I lost my mother to cancer when I was 19.  Obviously, ‘hard’ is an understatement. The thought of not being able to see, talk, cry or hug her made me almost lose my sanity.  But, the most difficult part of that moment in the history of my life was the threat of not having enough to sustain my needs and the needs of my four other siblings younger than me.  We were not prepared at all. The paramount lesson I learned from her untimely death of age 43 is to be always ready. Yes. No sugarcoating – be READY.

I was in my third year as a nursing student when it happened.  My sister next to me had just graduated high school, then one a freshman high school and our youngest ages eight and seven.  Yes, we were five in the family. My father back then when it happened just left the Philippines to work as an OFW without assurance of a job.  He had to return home shortly after the news of my mother’s demise, leaving him jobless. My parents didn’t have any savings, investments or business.  I was blessed to be sponsored a nursing education by my uncle at that time. However, I thought, how was I to ensure my sibling’s needs are met? There were so many plot twists to that story right there, but I’m pretty sure, you get the picture more or less.  Our family was not just prepared at all.

In hindsight, what could have economically prepared our family from a loss of a parent were one, an emergency buffer fund.  An emergency fund is money amounting to 3 months’ worth of your monthly expense if you’re employed, or 6 months’ worth if you are a business owner.  Three to six months, on average, would have been the time where a person can apply and be hired for a job. An emergency fund would have been activated or used as soon as the realization of a loss of income occurred.

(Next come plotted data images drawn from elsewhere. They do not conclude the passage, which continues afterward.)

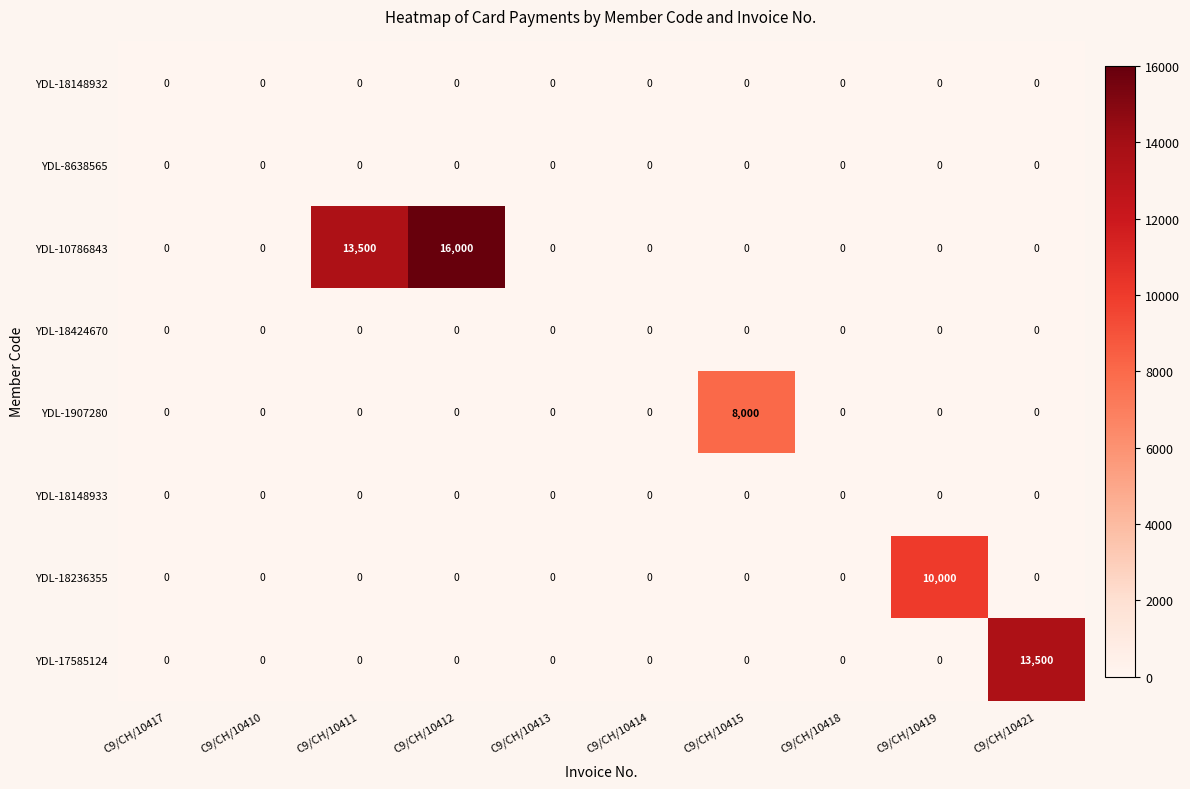

Which label corresponds to the largest value in the chart?

C9/CH/10412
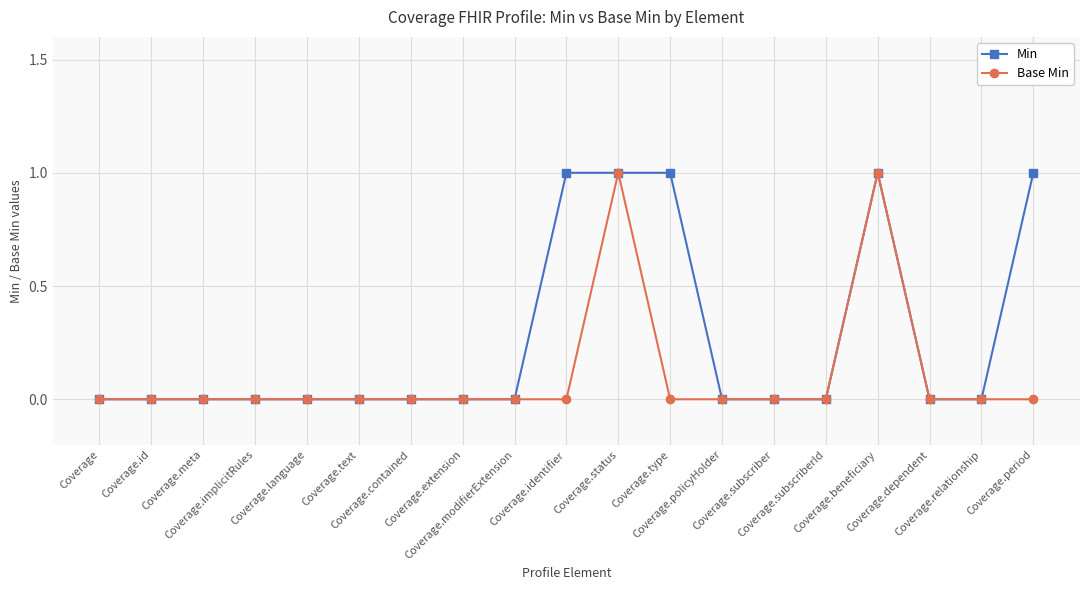

Which series has the largest total across all categories?

Min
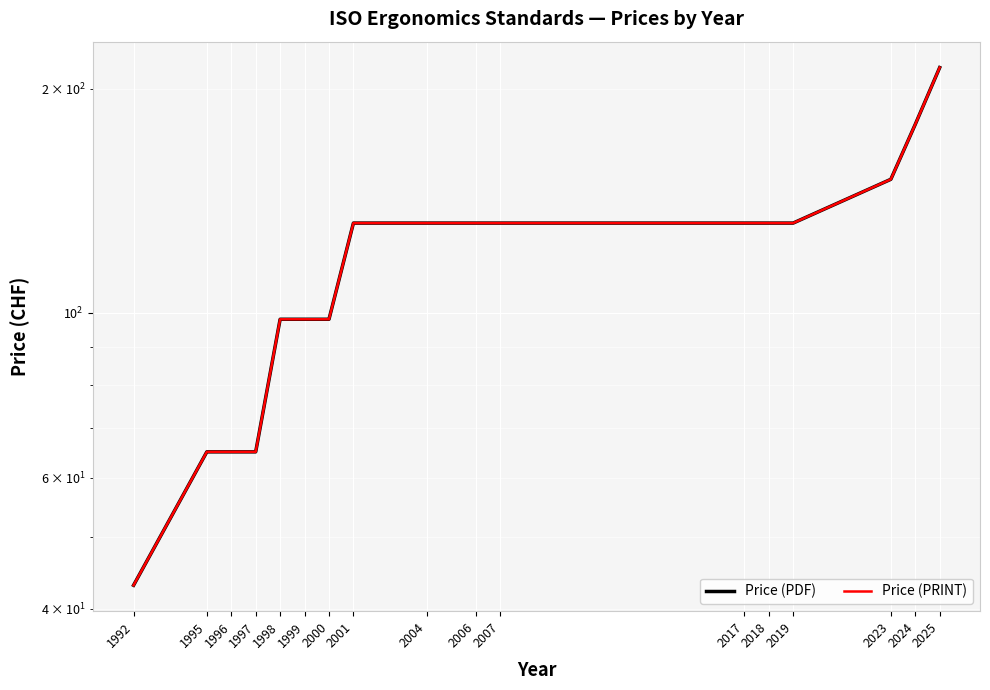

How many Price (PRINT) values are between 98 and 132?

10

Another, is income protection through a life insurance policy.  In financial planning, we call it risk management. We don’t really have to believe in life insurance (because it’s no religion).  It is passing the risk of losing income from your shoulders to a company or organization who can afford it. It’s that simple. A mere P400.00 monthly premium back in 2004 would have given us, the beneficiaries a P100,000.00 to P200,000.00.  Yes, it’s cheaper than you thought. Most of us think that a P1M insurance benefit costs P1M. No it doesn’t. The benefit claim of p100,000.00 could have gone a long long way for us. It could have been our six months’ worth of electricity or water bill, food, groceries, or tuition fees.  

Most families suffer the loss of their loved one, not only physically, most importantly economically.  This sounds way too familiar, especially for Filipino families. We cry in anguish at the grave of our breadwinners, not only because we can’t be with them anymore, but of the loss of their economical value to the family.  To make matters worse, most families bury themselves in a pile of debt just to keep treatments for a terminally ill breadwinner. Leaving the financial burden- so called debt- to the family who continues to need financial support and sustenance.  

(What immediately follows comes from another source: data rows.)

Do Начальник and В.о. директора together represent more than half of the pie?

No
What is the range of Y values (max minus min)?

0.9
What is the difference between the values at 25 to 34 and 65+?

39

Truly, the cost of losing my mother was way too much for us.  We needed to go through the ordeal without her and without money in our pockets.  Luckily, with the wisdom God has given me as a financial planner, my family doesn’t have to go through that predicament anymore.  Your family doesn’t have to go through that too.  

Talk to a trusted financial planner about getting life insurance.  As a registered financial planner myself, the ideal computation for a life insurance coverage most experts believe is ten times your annual income.  You can be rather flexible with your approach and start with not more than 10% of your monthly income for your monthly premiums or contribution. You can also choose from a variety of insurance products from term, whole life or investment linked (VULs).  

Only I warn you about procrastinating.  Remember, the best time to start preparing is ‘Yesterday’.  Premiums get more expensive each year. Plus insurance companies accept applications according to your insurability measured by three factors- age, health, and financial capacity.  There are those who would die to buy an insurance policy, only they no longer can because they are either old, unhealthy or premiums are way too expensive because of their age.

Ample preparation is king in dealing with the three D’s of life – death, disability and disease. There is no other way.  Had my mother prepared for even p400.00 stashed away from their monthly income, I would have shared a different story.  Your advanced decision pays so much more than you can ever think or imagine. Your family depends on it.  Your children or the people under your care depends on it.  I hope that this post helped you. It can potentially save lives, like it could have ours.